Sunday, December 29, 2013

Imitating Art, and Artistic Genius

As far back as I can remember, I've been interested in drawing and painting.  I have used many types of media--ink, pencils, charcoals, pastels, oils, and acrylics--over the years, with varying degrees of success.  I like to work with acrylic paints the best, because they mimic oils but dry so much faster--and I've always been impatient when it comes to seeing the finished product of anything I happen to be working on at the time.  (Also, I'd rather deal with the ease of a soap and water clean-up than be required to use smelly cans of turpentine or paint thinner.)

I'm not a great artist.  Most of what I create ends up looking pretty amateurish.  (Hey, that IS a word.  I half-expected the spell checker to put a squiggly line under that one.)  Perhaps if I'd taken a lot of art classes or attended art school, rather than majoring in English at a liberal arts college, I might have been able to become a proficient artist--but when it comes to my so-called "art," I'm mostly self-taught.

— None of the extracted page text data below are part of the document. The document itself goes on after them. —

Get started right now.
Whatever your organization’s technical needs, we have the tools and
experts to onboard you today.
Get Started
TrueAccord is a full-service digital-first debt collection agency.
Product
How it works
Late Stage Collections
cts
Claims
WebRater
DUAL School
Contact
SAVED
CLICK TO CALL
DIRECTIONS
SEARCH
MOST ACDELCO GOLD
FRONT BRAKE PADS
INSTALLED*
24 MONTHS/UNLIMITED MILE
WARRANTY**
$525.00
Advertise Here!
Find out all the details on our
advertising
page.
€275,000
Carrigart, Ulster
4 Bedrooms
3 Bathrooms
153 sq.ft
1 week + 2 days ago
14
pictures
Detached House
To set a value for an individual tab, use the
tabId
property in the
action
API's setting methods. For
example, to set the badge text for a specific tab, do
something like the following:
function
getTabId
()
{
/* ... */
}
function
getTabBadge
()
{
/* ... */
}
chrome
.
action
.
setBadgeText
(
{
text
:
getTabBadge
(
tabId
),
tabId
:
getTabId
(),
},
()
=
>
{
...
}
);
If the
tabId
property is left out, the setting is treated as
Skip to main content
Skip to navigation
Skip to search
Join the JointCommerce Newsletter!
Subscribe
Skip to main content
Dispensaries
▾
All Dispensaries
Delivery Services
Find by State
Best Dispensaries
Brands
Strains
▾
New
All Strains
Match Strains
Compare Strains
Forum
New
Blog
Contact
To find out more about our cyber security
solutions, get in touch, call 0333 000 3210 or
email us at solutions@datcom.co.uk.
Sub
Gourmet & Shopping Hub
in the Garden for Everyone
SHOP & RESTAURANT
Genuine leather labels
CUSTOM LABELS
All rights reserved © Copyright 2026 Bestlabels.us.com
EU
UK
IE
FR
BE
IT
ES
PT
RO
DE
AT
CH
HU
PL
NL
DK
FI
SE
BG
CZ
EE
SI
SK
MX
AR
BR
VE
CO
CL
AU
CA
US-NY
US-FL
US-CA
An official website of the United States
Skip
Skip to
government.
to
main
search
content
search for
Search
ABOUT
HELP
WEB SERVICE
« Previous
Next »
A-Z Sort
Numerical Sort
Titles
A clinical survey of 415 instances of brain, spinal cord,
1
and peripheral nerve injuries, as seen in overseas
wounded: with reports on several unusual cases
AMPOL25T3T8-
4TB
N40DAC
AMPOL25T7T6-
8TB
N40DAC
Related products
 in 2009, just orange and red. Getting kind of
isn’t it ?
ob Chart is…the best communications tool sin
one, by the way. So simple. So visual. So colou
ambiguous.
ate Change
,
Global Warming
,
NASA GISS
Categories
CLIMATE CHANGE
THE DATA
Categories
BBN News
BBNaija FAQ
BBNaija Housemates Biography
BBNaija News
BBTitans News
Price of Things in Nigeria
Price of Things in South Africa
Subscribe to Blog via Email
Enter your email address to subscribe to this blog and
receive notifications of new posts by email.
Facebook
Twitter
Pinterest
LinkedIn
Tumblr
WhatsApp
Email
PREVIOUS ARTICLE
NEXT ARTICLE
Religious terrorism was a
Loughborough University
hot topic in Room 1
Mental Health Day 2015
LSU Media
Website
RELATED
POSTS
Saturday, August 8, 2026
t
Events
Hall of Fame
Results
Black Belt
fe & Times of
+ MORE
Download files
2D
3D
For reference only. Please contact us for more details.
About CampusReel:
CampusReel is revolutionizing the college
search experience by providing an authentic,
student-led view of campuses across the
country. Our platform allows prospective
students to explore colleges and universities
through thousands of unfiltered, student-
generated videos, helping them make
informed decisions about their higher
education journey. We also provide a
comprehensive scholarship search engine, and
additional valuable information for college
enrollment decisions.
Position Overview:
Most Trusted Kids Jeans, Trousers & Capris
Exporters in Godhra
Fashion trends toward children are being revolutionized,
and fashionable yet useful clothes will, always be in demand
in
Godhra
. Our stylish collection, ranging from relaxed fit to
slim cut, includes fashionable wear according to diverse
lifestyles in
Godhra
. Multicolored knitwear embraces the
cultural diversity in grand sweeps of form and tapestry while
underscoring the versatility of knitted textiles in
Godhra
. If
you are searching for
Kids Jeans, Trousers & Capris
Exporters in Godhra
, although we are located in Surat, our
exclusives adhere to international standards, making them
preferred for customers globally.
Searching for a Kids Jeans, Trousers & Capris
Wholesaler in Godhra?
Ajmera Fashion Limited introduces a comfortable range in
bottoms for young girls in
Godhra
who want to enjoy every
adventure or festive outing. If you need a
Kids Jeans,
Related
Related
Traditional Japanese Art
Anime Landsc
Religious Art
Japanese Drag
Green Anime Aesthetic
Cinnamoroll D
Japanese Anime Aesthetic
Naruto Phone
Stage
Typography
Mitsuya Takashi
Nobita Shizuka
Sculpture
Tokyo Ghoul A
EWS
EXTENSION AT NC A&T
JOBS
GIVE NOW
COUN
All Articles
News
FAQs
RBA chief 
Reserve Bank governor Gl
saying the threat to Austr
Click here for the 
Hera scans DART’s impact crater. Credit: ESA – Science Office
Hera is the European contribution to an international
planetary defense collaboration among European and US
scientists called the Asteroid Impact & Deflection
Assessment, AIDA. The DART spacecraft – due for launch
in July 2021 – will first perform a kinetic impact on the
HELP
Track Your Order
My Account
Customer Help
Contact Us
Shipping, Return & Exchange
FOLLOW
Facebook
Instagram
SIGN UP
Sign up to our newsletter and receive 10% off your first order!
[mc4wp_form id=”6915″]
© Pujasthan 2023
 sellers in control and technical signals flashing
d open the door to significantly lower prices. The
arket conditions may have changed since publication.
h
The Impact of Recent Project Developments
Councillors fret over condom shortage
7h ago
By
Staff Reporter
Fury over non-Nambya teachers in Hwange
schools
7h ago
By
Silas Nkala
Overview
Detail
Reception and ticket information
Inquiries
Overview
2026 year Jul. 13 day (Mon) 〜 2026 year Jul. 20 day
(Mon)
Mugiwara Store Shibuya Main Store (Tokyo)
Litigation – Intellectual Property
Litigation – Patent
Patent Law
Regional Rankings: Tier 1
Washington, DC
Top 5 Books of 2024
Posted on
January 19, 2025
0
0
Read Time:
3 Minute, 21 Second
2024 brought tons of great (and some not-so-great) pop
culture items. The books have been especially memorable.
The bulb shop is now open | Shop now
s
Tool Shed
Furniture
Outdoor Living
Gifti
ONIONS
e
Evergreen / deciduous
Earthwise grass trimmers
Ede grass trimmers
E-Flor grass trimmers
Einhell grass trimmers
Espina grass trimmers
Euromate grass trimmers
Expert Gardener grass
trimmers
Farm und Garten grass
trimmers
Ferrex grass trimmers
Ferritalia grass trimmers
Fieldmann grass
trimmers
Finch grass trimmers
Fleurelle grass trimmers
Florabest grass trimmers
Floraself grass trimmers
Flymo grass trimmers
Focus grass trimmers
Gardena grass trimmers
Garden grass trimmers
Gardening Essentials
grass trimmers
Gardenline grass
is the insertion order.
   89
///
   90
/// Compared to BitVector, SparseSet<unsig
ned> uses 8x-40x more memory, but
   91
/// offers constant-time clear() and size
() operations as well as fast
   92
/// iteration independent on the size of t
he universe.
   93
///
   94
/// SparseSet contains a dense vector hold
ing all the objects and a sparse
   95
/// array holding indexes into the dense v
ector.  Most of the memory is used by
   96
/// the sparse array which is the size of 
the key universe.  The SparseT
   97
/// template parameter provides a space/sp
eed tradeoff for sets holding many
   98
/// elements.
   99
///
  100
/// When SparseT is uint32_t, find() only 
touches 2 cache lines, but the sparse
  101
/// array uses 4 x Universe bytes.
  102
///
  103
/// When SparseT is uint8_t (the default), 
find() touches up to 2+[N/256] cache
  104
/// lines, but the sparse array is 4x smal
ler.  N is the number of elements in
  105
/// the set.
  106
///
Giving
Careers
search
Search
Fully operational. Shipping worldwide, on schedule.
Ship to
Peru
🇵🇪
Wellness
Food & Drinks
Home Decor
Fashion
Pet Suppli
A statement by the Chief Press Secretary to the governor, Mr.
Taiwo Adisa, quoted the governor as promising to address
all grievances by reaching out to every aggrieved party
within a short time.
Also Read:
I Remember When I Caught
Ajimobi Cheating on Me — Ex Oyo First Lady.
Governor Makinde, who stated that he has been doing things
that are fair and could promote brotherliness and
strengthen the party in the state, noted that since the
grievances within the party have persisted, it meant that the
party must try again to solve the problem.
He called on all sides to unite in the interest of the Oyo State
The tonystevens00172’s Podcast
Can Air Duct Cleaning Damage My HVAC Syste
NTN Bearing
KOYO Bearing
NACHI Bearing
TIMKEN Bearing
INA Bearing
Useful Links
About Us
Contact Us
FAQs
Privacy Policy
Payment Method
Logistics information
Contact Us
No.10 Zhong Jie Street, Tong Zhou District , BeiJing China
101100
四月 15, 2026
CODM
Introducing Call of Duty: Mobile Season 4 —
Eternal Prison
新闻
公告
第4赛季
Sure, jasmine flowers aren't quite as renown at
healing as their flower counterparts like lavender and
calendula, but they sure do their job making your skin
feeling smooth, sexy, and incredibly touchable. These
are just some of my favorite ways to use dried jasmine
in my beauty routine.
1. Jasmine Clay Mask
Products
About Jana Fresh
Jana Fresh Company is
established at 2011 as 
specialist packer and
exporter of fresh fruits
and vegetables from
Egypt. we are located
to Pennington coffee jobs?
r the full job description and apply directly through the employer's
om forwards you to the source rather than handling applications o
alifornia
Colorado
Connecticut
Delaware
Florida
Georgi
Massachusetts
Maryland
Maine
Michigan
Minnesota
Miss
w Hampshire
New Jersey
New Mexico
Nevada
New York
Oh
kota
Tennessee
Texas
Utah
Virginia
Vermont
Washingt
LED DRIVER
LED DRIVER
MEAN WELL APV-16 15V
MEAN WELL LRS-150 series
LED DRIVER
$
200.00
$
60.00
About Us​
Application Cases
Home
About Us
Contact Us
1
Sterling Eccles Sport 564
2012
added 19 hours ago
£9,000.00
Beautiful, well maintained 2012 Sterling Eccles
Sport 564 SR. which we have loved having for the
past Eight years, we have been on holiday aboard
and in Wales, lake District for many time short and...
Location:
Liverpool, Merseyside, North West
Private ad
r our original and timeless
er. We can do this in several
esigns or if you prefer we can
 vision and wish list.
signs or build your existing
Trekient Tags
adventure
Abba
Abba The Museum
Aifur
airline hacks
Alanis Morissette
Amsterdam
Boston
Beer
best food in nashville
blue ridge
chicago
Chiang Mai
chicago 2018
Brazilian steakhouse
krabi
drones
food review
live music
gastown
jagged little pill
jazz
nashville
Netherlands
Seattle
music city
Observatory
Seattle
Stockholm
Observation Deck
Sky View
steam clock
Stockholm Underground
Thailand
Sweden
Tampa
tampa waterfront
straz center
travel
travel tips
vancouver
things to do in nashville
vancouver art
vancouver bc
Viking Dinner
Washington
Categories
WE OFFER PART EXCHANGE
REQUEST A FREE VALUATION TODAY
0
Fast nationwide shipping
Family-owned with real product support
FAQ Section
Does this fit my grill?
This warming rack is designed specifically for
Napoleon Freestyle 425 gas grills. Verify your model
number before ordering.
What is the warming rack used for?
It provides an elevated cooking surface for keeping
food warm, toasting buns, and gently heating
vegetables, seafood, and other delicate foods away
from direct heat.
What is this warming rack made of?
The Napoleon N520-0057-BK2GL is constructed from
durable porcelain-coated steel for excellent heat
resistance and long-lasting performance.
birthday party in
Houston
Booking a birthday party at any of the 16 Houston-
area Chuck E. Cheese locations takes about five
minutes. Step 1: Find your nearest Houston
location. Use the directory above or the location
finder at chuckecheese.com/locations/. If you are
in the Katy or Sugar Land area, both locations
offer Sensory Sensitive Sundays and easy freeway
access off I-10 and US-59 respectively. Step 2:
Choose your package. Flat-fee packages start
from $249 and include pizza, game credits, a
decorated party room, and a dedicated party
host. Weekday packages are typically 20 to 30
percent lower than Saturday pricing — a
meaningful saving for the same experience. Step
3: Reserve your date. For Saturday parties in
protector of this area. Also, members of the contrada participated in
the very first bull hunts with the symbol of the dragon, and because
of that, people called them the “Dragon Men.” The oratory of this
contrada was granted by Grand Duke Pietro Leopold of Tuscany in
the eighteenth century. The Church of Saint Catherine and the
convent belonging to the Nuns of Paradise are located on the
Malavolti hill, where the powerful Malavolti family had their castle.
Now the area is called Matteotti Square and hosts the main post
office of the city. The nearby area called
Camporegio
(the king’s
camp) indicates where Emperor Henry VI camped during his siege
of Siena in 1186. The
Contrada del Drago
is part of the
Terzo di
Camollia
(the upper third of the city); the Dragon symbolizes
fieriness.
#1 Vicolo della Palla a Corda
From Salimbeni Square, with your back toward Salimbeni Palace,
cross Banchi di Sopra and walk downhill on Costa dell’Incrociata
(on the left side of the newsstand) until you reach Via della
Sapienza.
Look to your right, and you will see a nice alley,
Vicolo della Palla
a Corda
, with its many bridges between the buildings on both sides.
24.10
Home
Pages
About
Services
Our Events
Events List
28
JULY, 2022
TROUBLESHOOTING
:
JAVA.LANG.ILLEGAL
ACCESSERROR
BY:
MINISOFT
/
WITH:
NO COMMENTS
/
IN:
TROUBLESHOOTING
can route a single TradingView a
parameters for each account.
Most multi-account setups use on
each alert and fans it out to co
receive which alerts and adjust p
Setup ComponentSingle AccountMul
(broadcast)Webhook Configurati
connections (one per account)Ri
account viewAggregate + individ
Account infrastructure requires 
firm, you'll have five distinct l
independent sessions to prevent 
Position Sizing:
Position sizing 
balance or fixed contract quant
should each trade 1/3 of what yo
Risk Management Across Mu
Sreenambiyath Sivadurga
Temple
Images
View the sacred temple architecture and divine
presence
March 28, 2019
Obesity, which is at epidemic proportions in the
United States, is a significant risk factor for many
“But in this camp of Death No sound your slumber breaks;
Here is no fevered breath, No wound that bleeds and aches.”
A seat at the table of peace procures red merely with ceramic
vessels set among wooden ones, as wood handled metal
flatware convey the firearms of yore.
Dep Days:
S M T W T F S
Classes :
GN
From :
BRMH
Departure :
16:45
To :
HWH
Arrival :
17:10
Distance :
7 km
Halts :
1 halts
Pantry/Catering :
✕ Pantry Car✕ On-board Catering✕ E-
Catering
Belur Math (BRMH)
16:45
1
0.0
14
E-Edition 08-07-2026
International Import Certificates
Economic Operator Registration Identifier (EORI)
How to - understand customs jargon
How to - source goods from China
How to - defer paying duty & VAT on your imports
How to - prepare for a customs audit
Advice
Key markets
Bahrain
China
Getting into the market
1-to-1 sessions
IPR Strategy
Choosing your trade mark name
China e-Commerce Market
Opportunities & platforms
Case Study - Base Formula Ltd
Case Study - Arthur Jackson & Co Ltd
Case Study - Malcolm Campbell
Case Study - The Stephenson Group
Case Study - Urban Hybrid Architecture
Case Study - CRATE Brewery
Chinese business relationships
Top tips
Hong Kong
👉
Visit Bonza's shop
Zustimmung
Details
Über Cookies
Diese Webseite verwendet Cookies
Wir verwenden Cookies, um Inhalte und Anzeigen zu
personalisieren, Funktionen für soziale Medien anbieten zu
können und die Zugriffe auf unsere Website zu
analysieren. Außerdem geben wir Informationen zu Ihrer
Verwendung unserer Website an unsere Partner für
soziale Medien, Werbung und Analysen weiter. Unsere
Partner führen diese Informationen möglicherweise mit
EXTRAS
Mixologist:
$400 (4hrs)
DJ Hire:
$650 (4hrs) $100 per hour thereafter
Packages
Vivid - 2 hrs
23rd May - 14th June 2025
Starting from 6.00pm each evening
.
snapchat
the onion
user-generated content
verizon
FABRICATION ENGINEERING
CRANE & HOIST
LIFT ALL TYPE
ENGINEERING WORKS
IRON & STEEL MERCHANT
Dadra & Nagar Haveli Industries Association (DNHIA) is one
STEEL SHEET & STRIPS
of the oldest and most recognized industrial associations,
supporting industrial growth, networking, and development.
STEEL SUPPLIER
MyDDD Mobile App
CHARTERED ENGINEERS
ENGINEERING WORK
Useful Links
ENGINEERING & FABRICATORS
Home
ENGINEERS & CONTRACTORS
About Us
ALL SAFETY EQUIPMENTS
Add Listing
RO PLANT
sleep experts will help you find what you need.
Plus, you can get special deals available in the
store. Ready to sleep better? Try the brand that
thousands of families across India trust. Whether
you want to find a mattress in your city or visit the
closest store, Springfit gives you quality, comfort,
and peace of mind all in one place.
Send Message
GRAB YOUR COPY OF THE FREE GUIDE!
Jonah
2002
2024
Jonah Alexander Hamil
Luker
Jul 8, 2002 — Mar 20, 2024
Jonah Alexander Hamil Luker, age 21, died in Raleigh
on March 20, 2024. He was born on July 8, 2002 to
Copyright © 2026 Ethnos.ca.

I did, however, take two entry-level art courses as electives at the College of the Holy Cross: one was Introduction to Drawing and the other was Introduction to Painting.  I didn't get as much out of the drawing class as I was supposed to, because I skipped a number of classes.  You see, when I signed up for the class, I didn't realize that it was going to involve sketching nudes.  And when I say nudes, I mean, you know...buck naked actual human models sitting up there in front of the classroom, posing in all kinds of embarrassing positions--all so that a roomful of decidedly not-Rembrandts could do awkward charcoal renderings of them.

I muscled through the classes where the model was a female.  I really wanted to throw a robe on her (or a fig leaf or something--anything!), but I managed to do a few not-very-detailed and not-very-good sketches of her in her birthday suit.  But when I found out that a male model was going to be sitting up there for three straight classes, I was appalled and told my professor that there was no way I could possibly be there for those sessions.  I would take a hit on my grade for the class, if that's what she thought I deserved, but I simply could not be there looking at some strange naked guy.  At that point, my husband and I were still just boyfriend and girlfriend, but although we weren't yet formally engaged, we knew that we would be getting married as soon as possible after graduation; and--how do I say this delicately, so that if my sons read it they won't be scarred for life?--I really didn't think it was right to see another man in a disrobed state before I saw my husband that way on our wedding night.  Ahem.  Sorry, perhaps that was TMI, but there you have it.  I must say, the professor was very understanding and she didn't end up giving me any zero's for the missing work.

So--you get the idea that when I draw or paint people, I prefer to have them wearing clothes.  I like how people look in clothes.  Clothes are my favorite.  And I think it's sort of hard to paint the folds and shadows in garments, so I contend that if an artist really wants to challenge himself, he should paint his models properly clothed.  (That's my story, and I'm sticking to it.)

For instance, I was inspired to try to copy this Winslow Homer image of a pair of lads (with clothes on every part of their bodies except their feet)
and I painted this in acrylics, as a gift for my husband's older sister.
It's most definitely the work of an amateur, but I absolutely love the subject matter.  And the clothes.

Whatever God-given talent I have was passed on to my five boys in much greater intensity, and as children they spent hours and hours sketching animals, Teenage Mutant Ninja Turtles, sea creatures, and more than anything else, dinosaurs.  Sons #2 and #4 are really the only ones who are still interested in drawing, son #4 in particular.  He never copies from photos or other artists' works (like his very unoriginal mom); his drawings go straight from his fertile imagination onto the paper, without reliance on any crutches or points of reference.  Just to show you how talented he is, here is an image that sprang completely out of his head, and I think it's extraordinary.
This is a picture taken of the work while it was on the computer screen; printed out on paper,
it is much crisper and sharper, and even more amazing!
Our #4 son created this piece recently as a wedding gift for his older brother.  He used to do all of his work using pencil and paper, but he drew these images--his own original takes on the Notre Dame leprechaun and the FSU Seminole--using a newfangled device whereby you do the drawing on a pad with a stylus and the image is magically transferred to the computer screen, and then color and other effects can be added.  I think this boy of ours is an artistic genius, I do; and I truly believe he could be a Disney animator (so if anyone out there who's reading this right now has an "in" over at Disney, feel free to put in a good word for him!).

Some of us try to imitate the artistic genius of others, and some of us are truly artistic geniuses.  But either way, if a work of art brings any small amount of enjoyment to the viewer, that's what it's all about.


  1. Very cool. I really need to work on my artistic side.

    1. I am so proud of my talented boy! I really do wish he could parlay that talent into a career.